Di tahun 1970-an saat itu, tantangannya cukup berat. Saat itu sedikit sekali orang Asia yang bisa menjadi dosen Australia. Di sana, saya harus yakin dulu bahwa saya itu bukan hanya compete tapi harus bisa lebih dari yang lain karena menurut saya kalau kita, orang Asia, hanya sama dengan mereka itu biasa. Oleh karena itu, sebagai ilmuwan, setelah banyak publikasi ilmiah yang saya lakukan hingga internasional, barulah saya yakin untuk mengambil mahasiswa dari Indonesia dan Thailand.
- Apa pesan Anda untuk mahasiswa Unhas agar mampu melakukan riset yang kontributif?

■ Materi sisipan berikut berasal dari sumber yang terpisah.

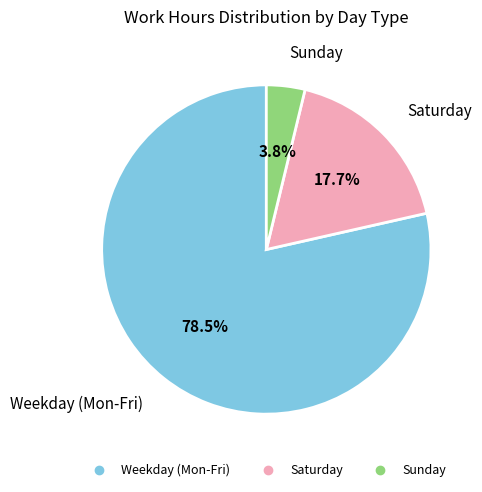

Is there a majority slice in this chart?

Yes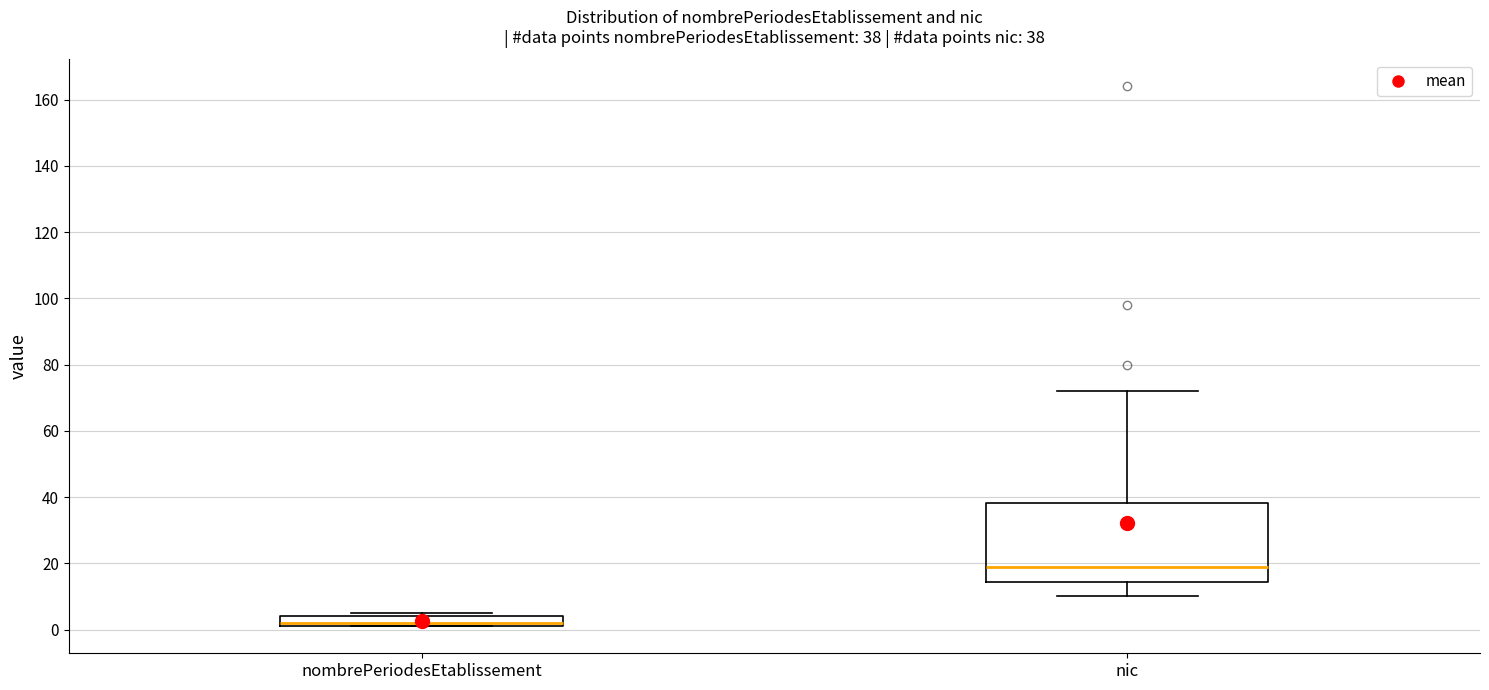

Which box is the tallest, from its lower edge to its upper edge?

nic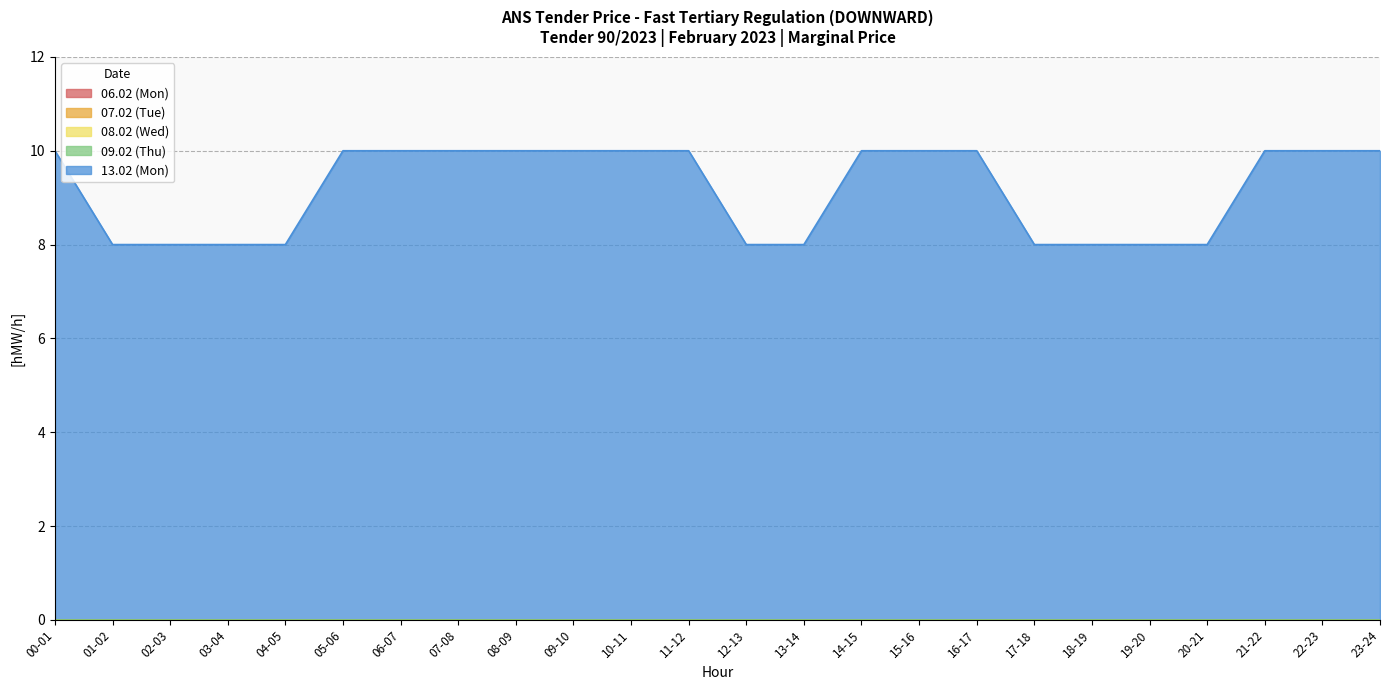

Rank the series at 22-23 from lowest to highest value.

06.02 (Mon), 07.02 (Tue), 08.02 (Wed), 09.02 (Thu), 13.02 (Mon)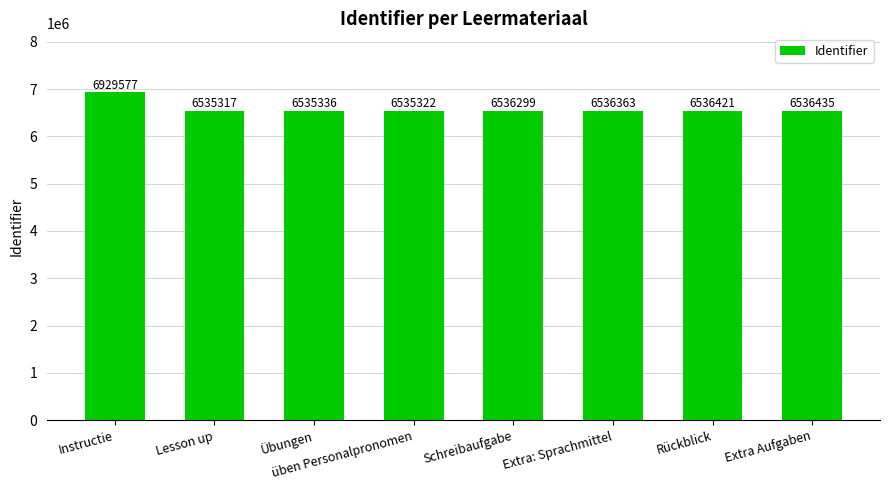

At which category does the chart reach its peak across all series?

Instructie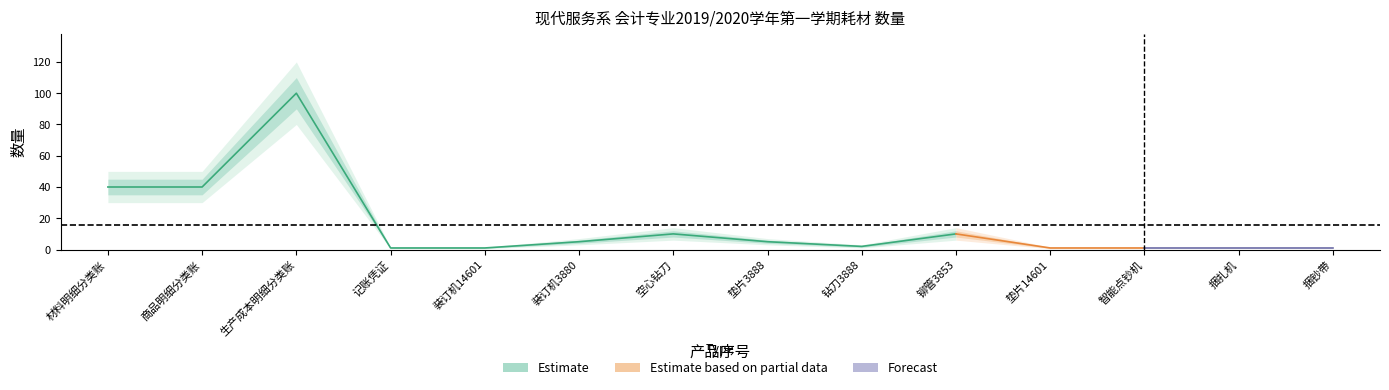

What is the sum of all 数量_lower values?

190.3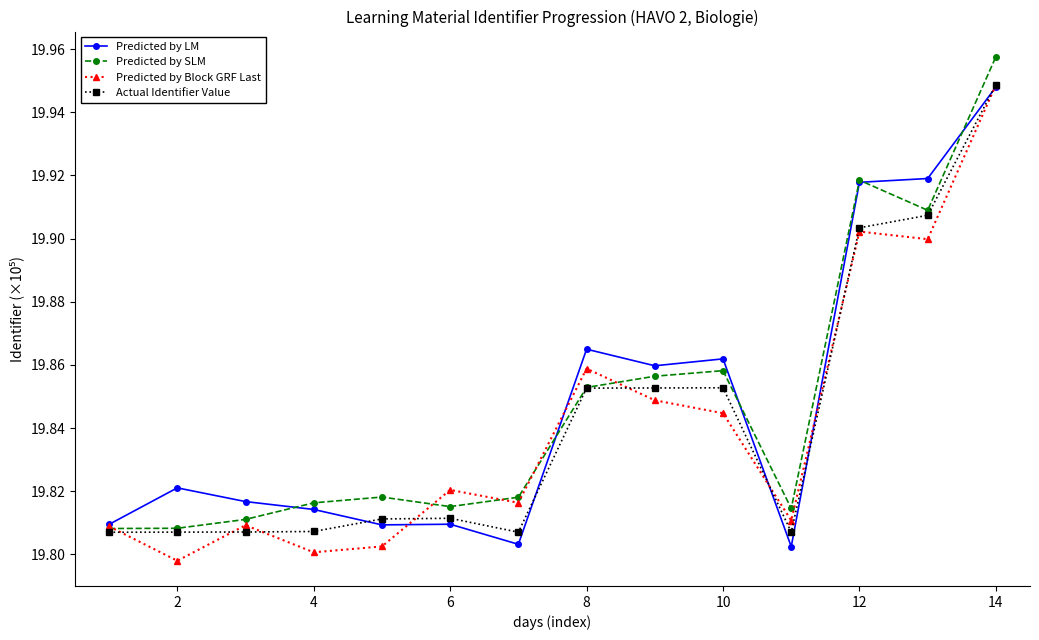

True or false: Predicted by Block GRF Last has more than 0 points higher than both neighbors.

True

Pertahankan rasa ingin tahu. Itu yang penting. Kita kan lahir sebenarnya dengan rasa ingin tahu. Dengan kita di Indonesia, keingintahuan itu ditekan dan itu bukan sesuatu yang baik. Budaya kita itu budaya yang tidak menganjurkan untuk tidak ingin tahu, sebagai contoh anak kecil kan biasa dimarahi kalalau salah. Hal inilah yang sebenarnya menghambat rasa ingin tahu itu. Setelah rasa ingin tahunya kuat, harus punya passion. Passion itu akan mengantar pada mimpi yang besar.
Data Diri :
Nama : Profesor Sangkot
TTL : Medan, Sumatra Utara, 2 Maret 1944
Jenjang Pendidikan :
-Fakultas Kedokteran Universitas Indonesia (1968)

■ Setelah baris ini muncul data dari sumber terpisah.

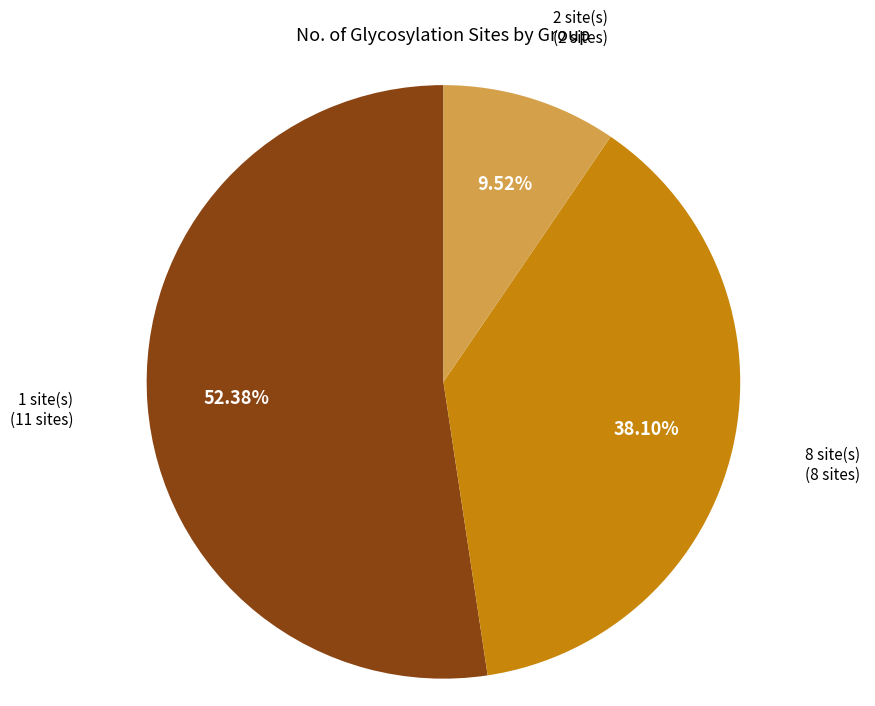

Does any single category account for the majority?

Yes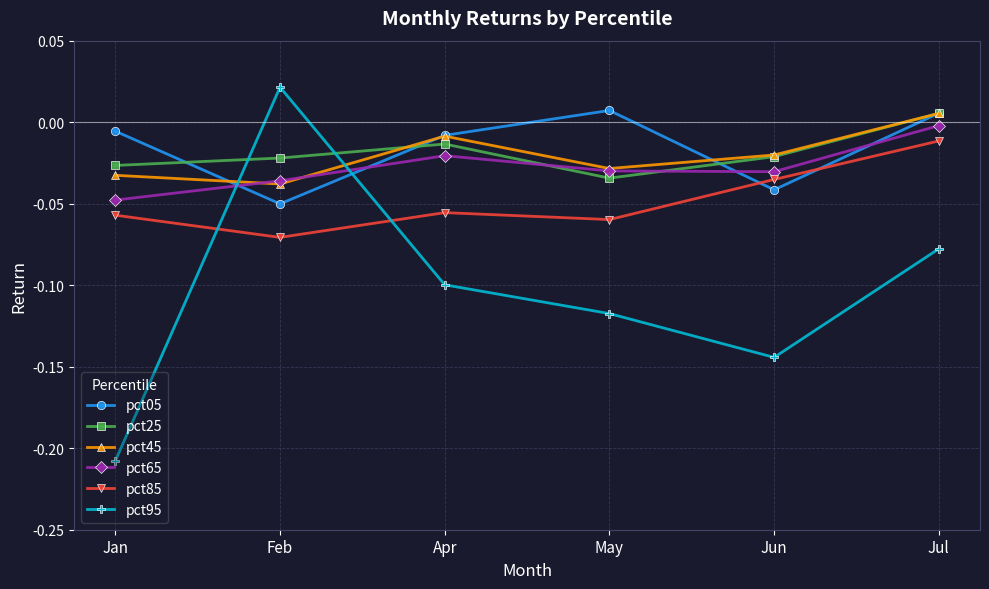

Which category has the lowest value across all series?

Jan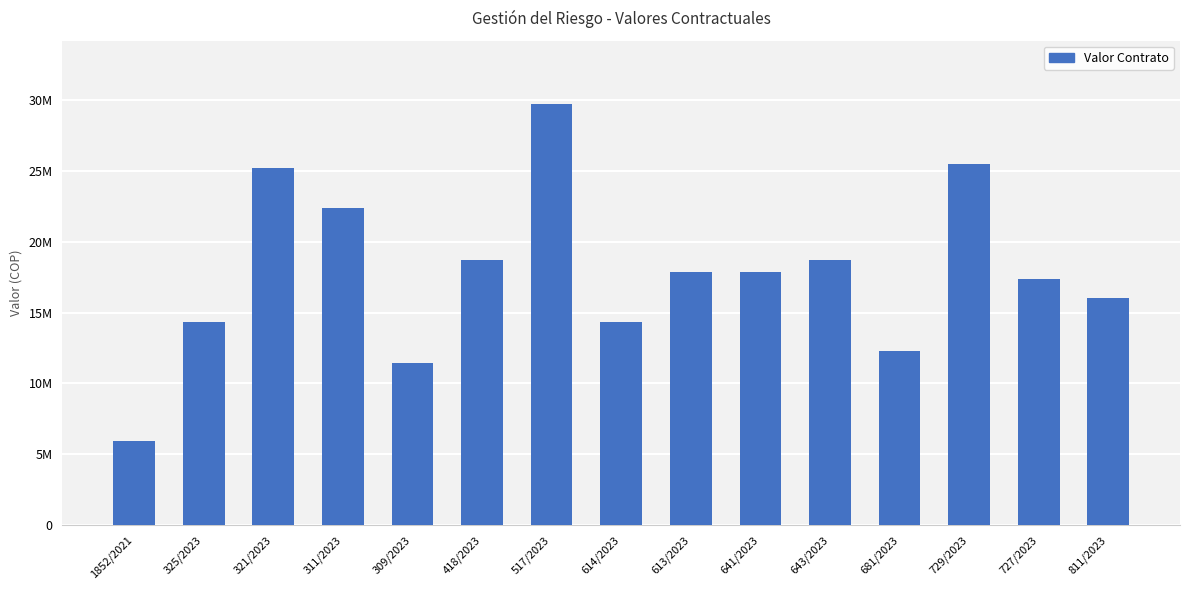

What is the change in value from 321/2023 to 681/2023?

-12918000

-Universitas Mahidol, Bangkok, Thailand (M Sc, 1971)
-Universitas Monash, Australia (Ph D, 1976)
Jenjang Karir :
–Direktur Lembaga Eijkman pada tahun 1992-2014
-Presiden Akademi Ilmu Pengetahuan Indonesia (AIPI)
Penghargaan:
–Order of Australia tahun 2010
-Bintang Mahaputra Utama RI pada tahun yang sama.